* _Work task_: Please print out the entries below unchanged and skip the images.

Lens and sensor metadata
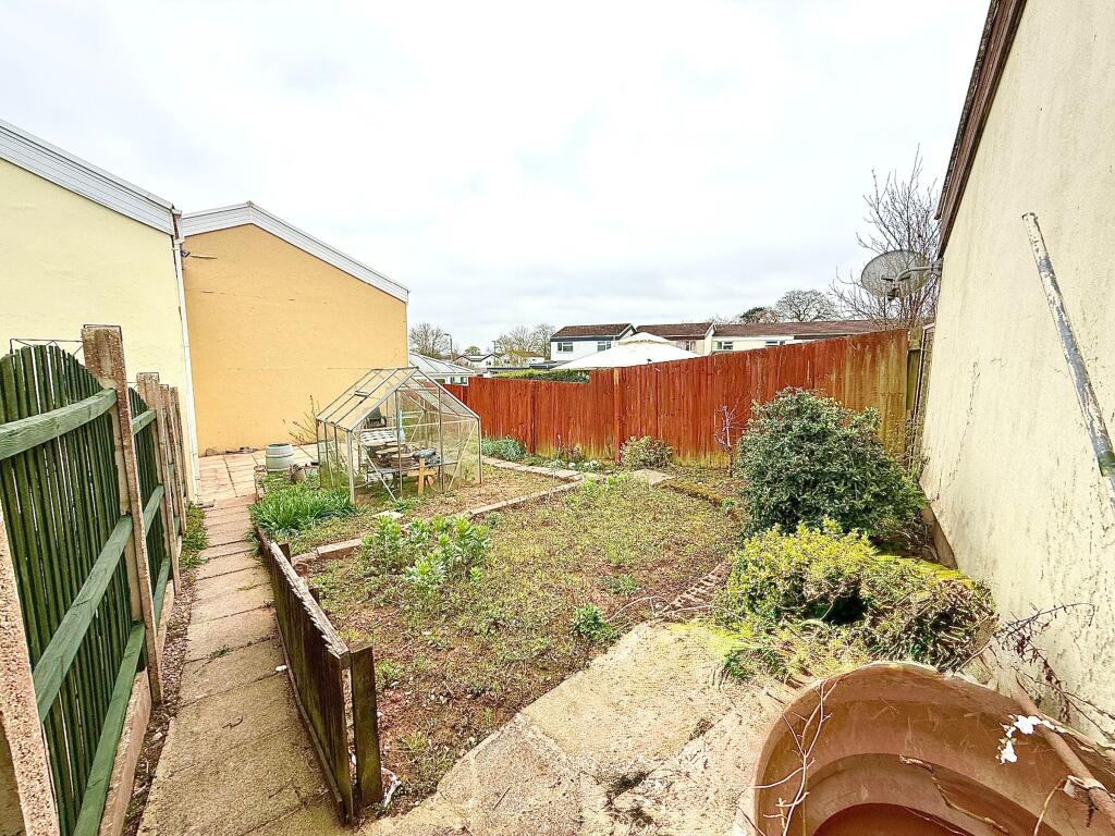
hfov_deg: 102.1
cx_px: 558
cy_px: 418
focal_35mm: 14
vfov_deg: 85.7
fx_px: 451
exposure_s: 1/569
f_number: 2.2
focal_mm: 2.22
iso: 50
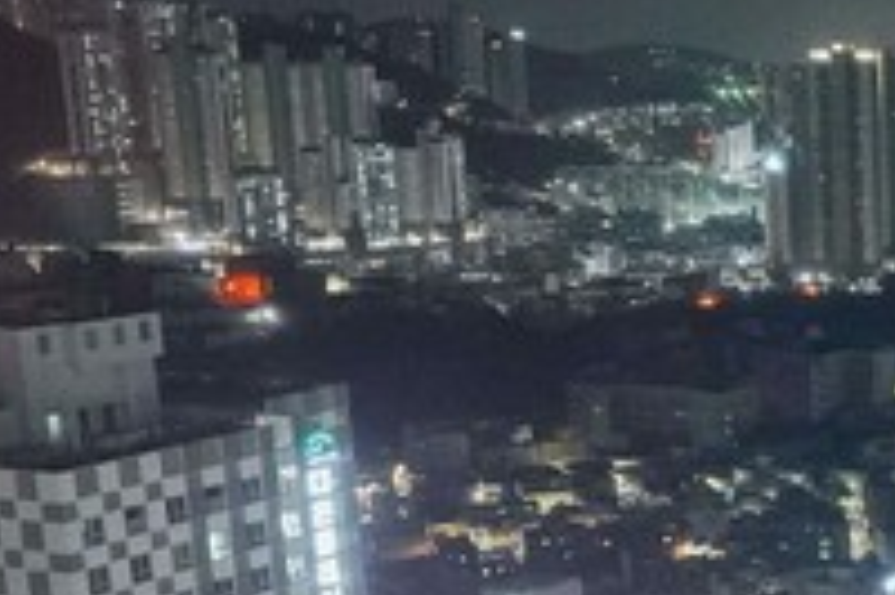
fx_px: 2111
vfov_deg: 15.7
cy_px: 608
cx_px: 1289
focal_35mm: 85
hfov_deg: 20.8
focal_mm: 20
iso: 6400
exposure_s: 1/30
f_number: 2.8
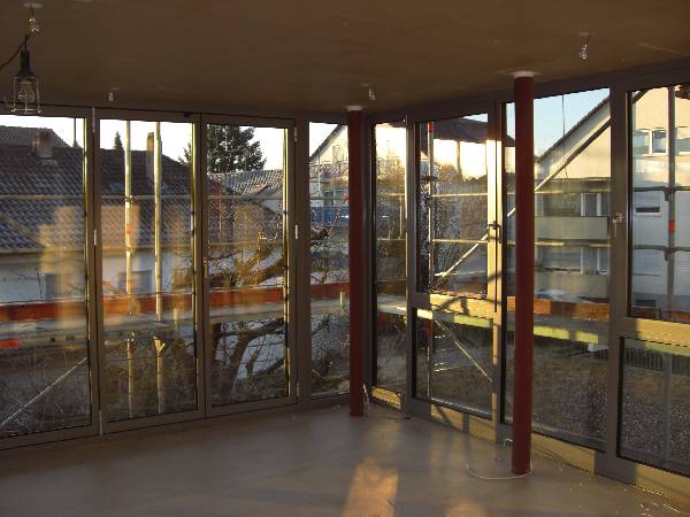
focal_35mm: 38
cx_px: 345
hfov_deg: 49.0
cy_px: 258
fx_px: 757
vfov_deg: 37.7
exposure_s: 1/125
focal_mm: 6.2
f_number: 2.7
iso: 64
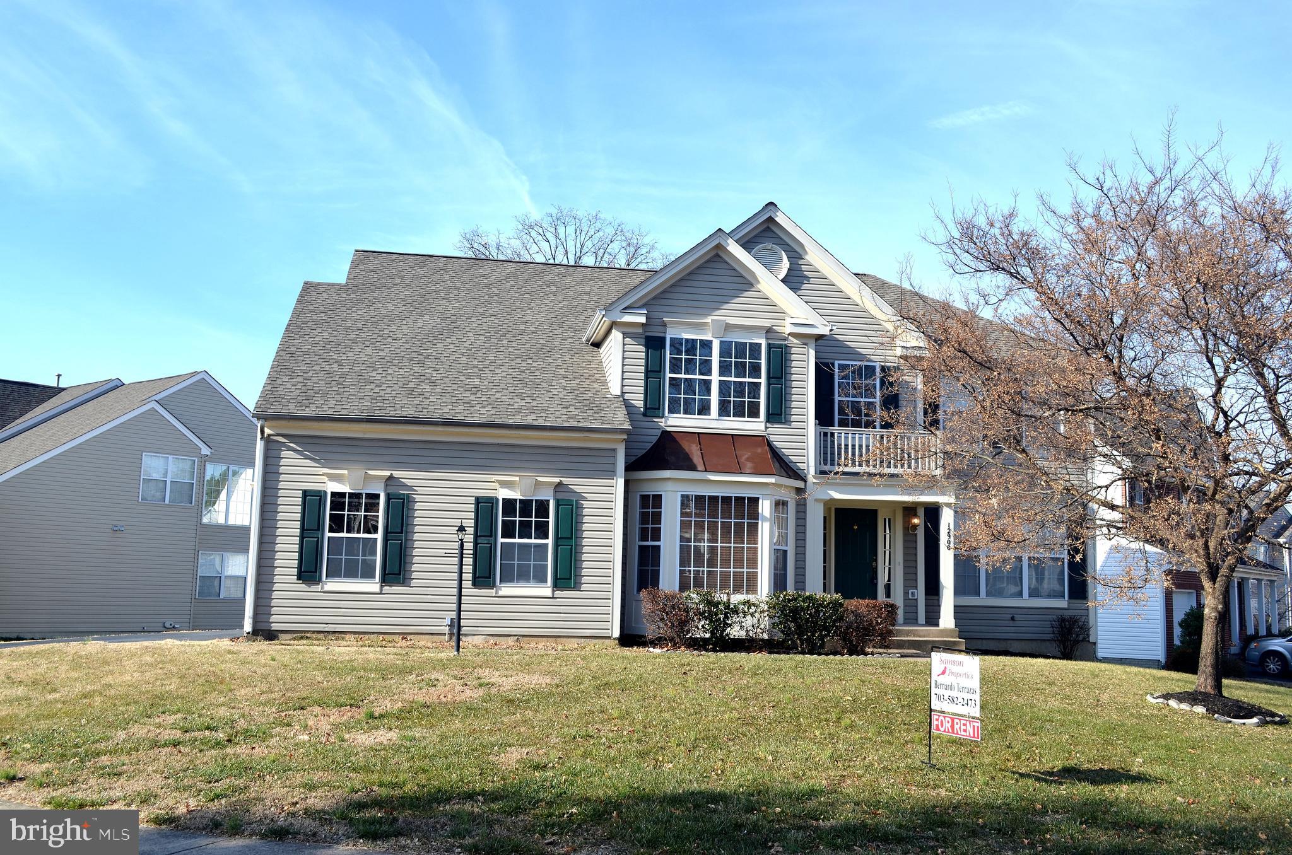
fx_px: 1182
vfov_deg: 39.8
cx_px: 646
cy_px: 428
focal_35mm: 33
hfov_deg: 57.3
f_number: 8
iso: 125
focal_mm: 22
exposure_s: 1/250
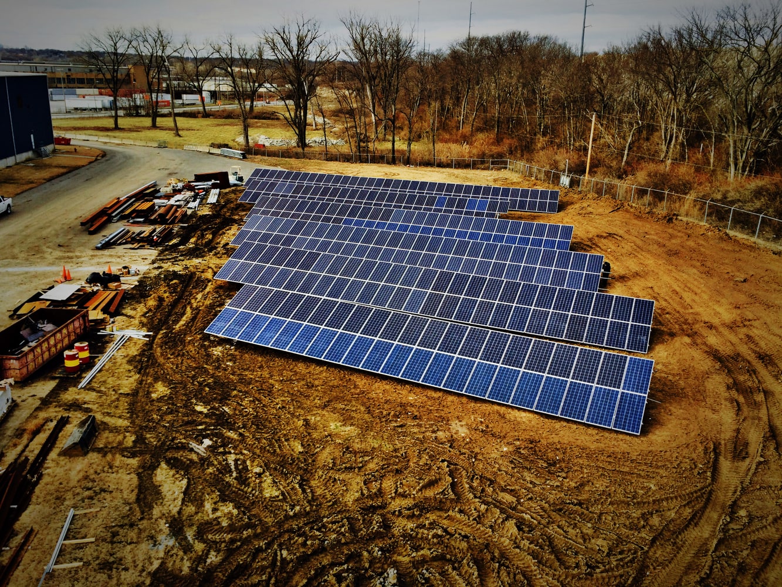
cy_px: 294
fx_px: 655
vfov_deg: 48.2
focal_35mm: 29
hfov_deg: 61.7
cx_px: 391
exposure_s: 1/500
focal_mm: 4.15
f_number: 2.2
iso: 32
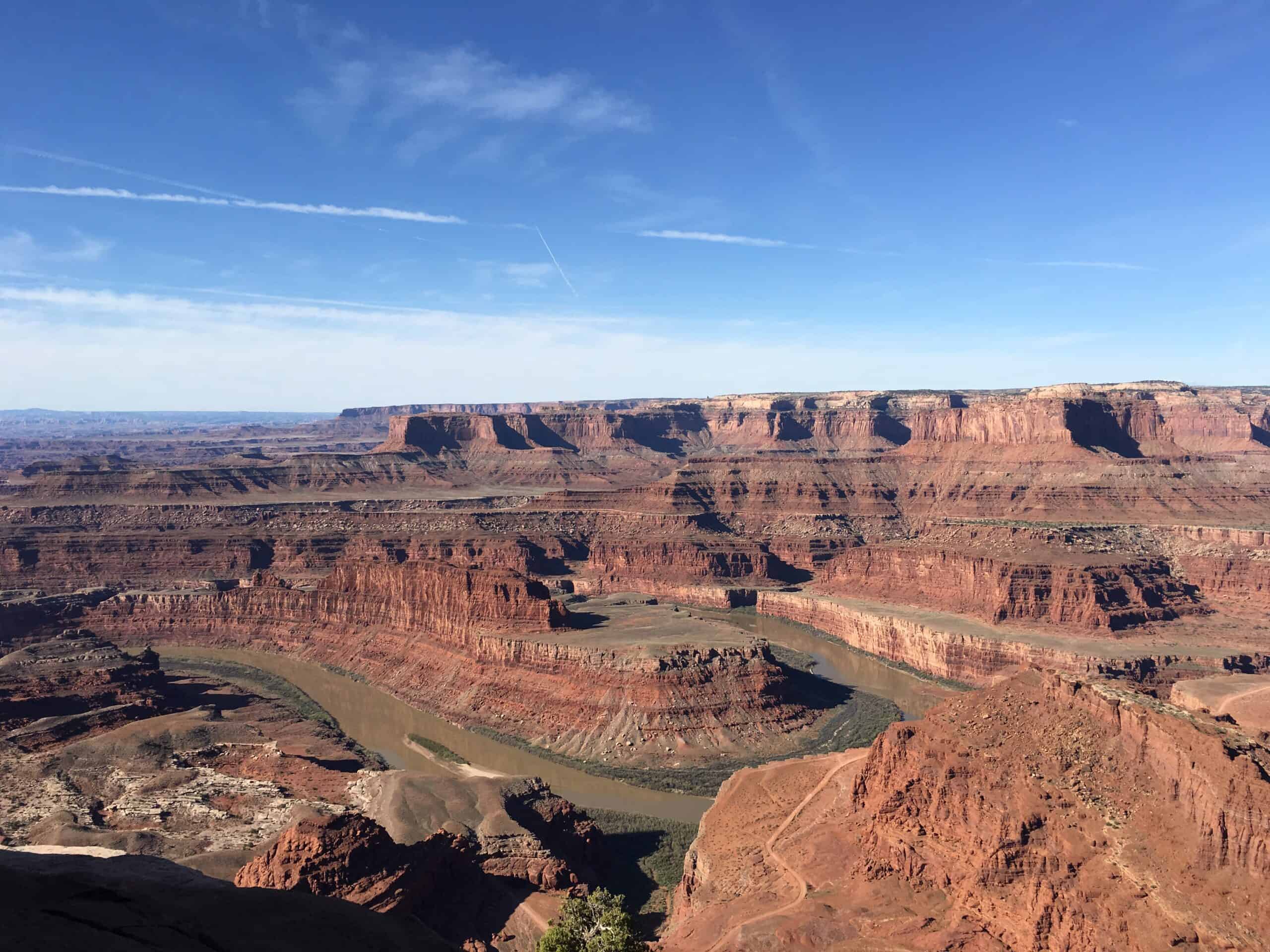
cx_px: 635
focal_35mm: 29
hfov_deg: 61.7
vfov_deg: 48.2
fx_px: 1064
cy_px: 476
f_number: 2.2
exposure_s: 1/2024
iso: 25
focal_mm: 4.15
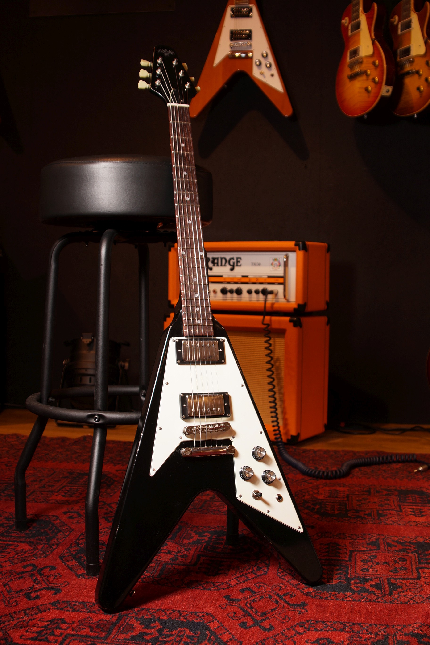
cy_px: 322
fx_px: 752
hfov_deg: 31.9
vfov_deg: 46.4
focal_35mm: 42
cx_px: 215
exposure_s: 1/13
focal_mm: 28
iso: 100
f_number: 5
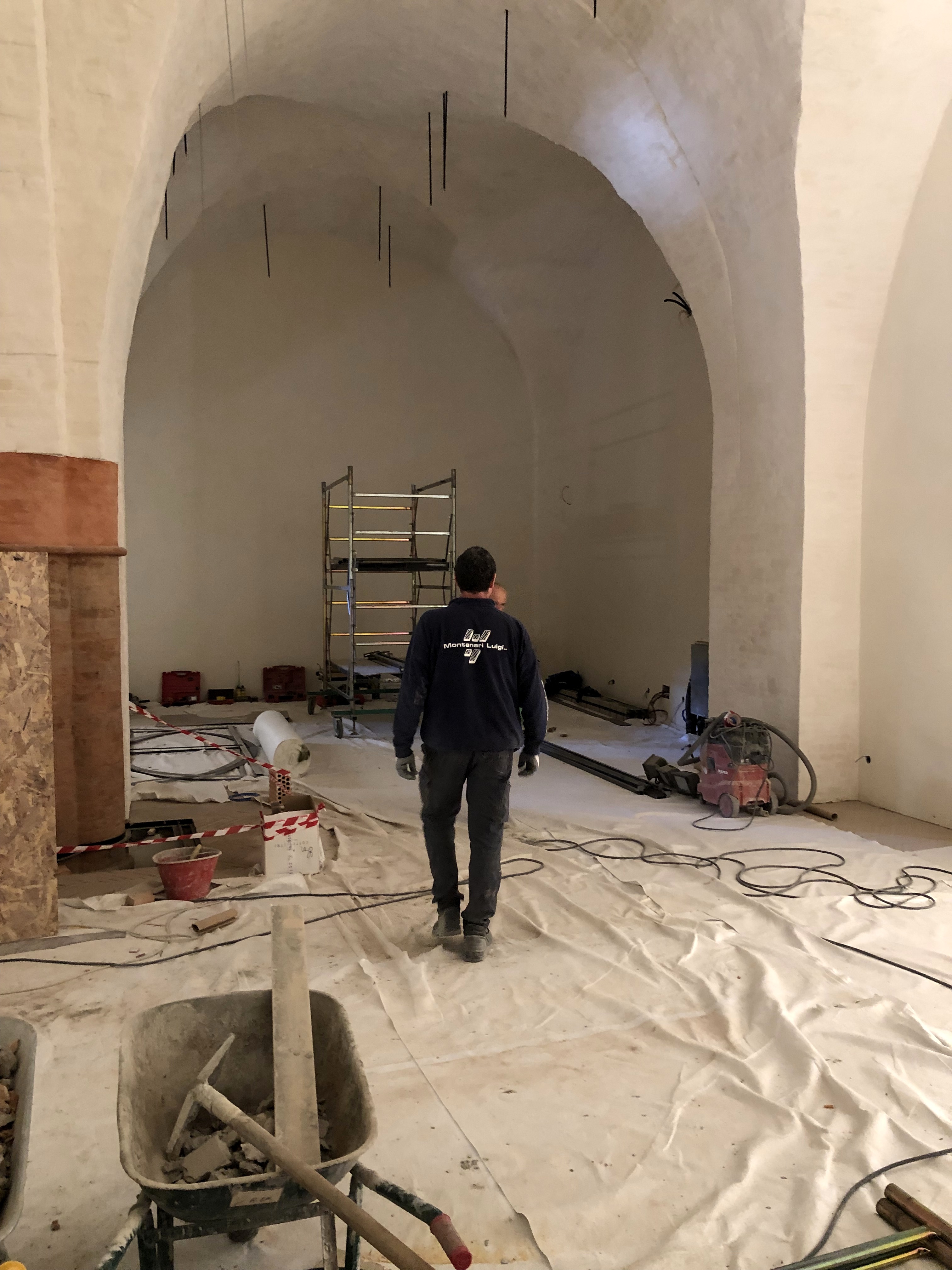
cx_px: 476
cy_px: 635
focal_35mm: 28
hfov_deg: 49.7
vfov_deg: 63.4
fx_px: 1027
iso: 100
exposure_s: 1/11
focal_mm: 4
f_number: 1.8
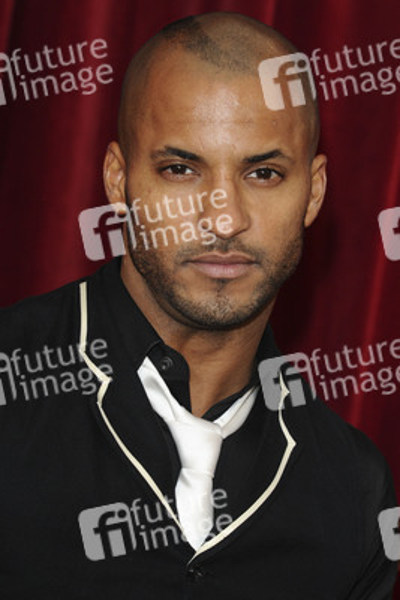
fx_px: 1998
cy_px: 300
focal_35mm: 120
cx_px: 200
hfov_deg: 11.4
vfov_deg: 17.1
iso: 400
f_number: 5
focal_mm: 80
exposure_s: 1/160
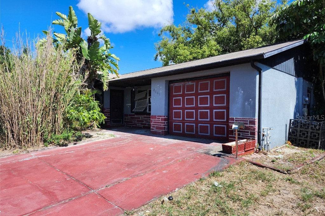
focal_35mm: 24
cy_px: 117
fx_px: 217
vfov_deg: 53.0
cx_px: 163
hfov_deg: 73.8
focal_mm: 5.54
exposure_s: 1/1084
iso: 25
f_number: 1.8
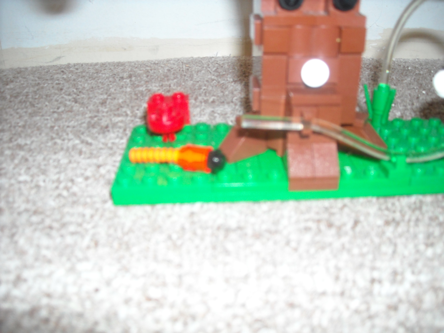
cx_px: 222
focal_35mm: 35
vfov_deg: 40.7
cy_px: 166
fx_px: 449
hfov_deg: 52.6
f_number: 2.8
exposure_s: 1/60
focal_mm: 5.7
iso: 200
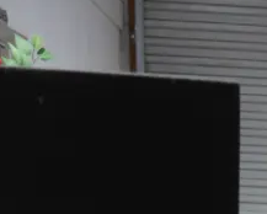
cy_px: 590
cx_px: 410
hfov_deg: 13.1
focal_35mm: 138
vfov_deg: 9.4
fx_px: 1091
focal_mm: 15
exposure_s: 1/60
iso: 500
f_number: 3.6
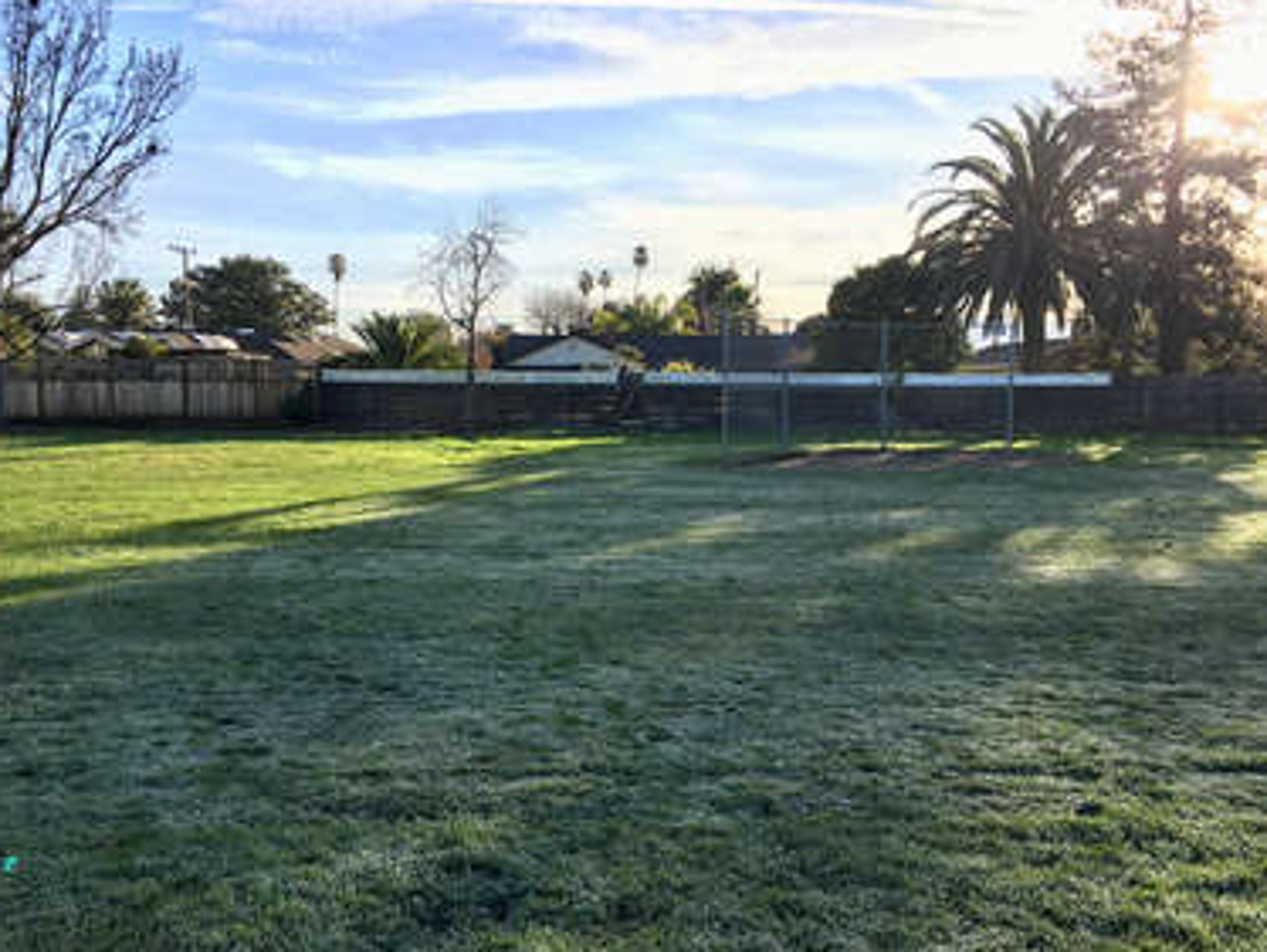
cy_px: 491
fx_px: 1135
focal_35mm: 31
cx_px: 634
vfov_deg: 45.5
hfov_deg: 58.3
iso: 25
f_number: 2.2
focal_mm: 4.15
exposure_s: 1/509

* _Task answer_:
hfov_deg: 102.1
cx_px: 558
cy_px: 418
focal_35mm: 14
vfov_deg: 85.7
fx_px: 451
exposure_s: 1/569
f_number: 2.2
focal_mm: 2.22
iso: 50
fx_px: 2111
vfov_deg: 15.7
cy_px: 608
cx_px: 1289
focal_35mm: 85
hfov_deg: 20.8
focal_mm: 20
iso: 6400
exposure_s: 1/30
f_number: 2.8
focal_35mm: 38
cx_px: 345
hfov_deg: 49.0
cy_px: 258
fx_px: 757
vfov_deg: 37.7
exposure_s: 1/125
focal_mm: 6.2
f_number: 2.7
iso: 64
fx_px: 1182
vfov_deg: 39.8
cx_px: 646
cy_px: 428
focal_35mm: 33
hfov_deg: 57.3
f_number: 8
iso: 125
focal_mm: 22
exposure_s: 1/250
cy_px: 294
fx_px: 655
vfov_deg: 48.2
focal_35mm: 29
hfov_deg: 61.7
cx_px: 391
exposure_s: 1/500
focal_mm: 4.15
f_number: 2.2
iso: 32
cx_px: 635
focal_35mm: 29
hfov_deg: 61.7
vfov_deg: 48.2
fx_px: 1064
cy_px: 476
f_number: 2.2
exposure_s: 1/2024
iso: 25
focal_mm: 4.15
cy_px: 322
fx_px: 752
hfov_deg: 31.9
vfov_deg: 46.4
focal_35mm: 42
cx_px: 215
exposure_s: 1/13
focal_mm: 28
iso: 100
f_number: 5
cx_px: 476
cy_px: 635
focal_35mm: 28
hfov_deg: 49.7
vfov_deg: 63.4
fx_px: 1027
iso: 100
exposure_s: 1/11
focal_mm: 4
f_number: 1.8
fx_px: 1998
cy_px: 300
focal_35mm: 120
cx_px: 200
hfov_deg: 11.4
vfov_deg: 17.1
iso: 400
f_number: 5
focal_mm: 80
exposure_s: 1/160
focal_35mm: 24
cy_px: 117
fx_px: 217
vfov_deg: 53.0
cx_px: 163
hfov_deg: 73.8
focal_mm: 5.54
exposure_s: 1/1084
iso: 25
f_number: 1.8
cx_px: 222
focal_35mm: 35
vfov_deg: 40.7
cy_px: 166
fx_px: 449
hfov_deg: 52.6
f_number: 2.8
exposure_s: 1/60
focal_mm: 5.7
iso: 200
cy_px: 590
cx_px: 410
hfov_deg: 13.1
focal_35mm: 138
vfov_deg: 9.4
fx_px: 1091
focal_mm: 15
exposure_s: 1/60
iso: 500
f_number: 3.6
cy_px: 491
fx_px: 1135
focal_35mm: 31
cx_px: 634
vfov_deg: 45.5
hfov_deg: 58.3
iso: 25
f_number: 2.2
focal_mm: 4.15
exposure_s: 1/509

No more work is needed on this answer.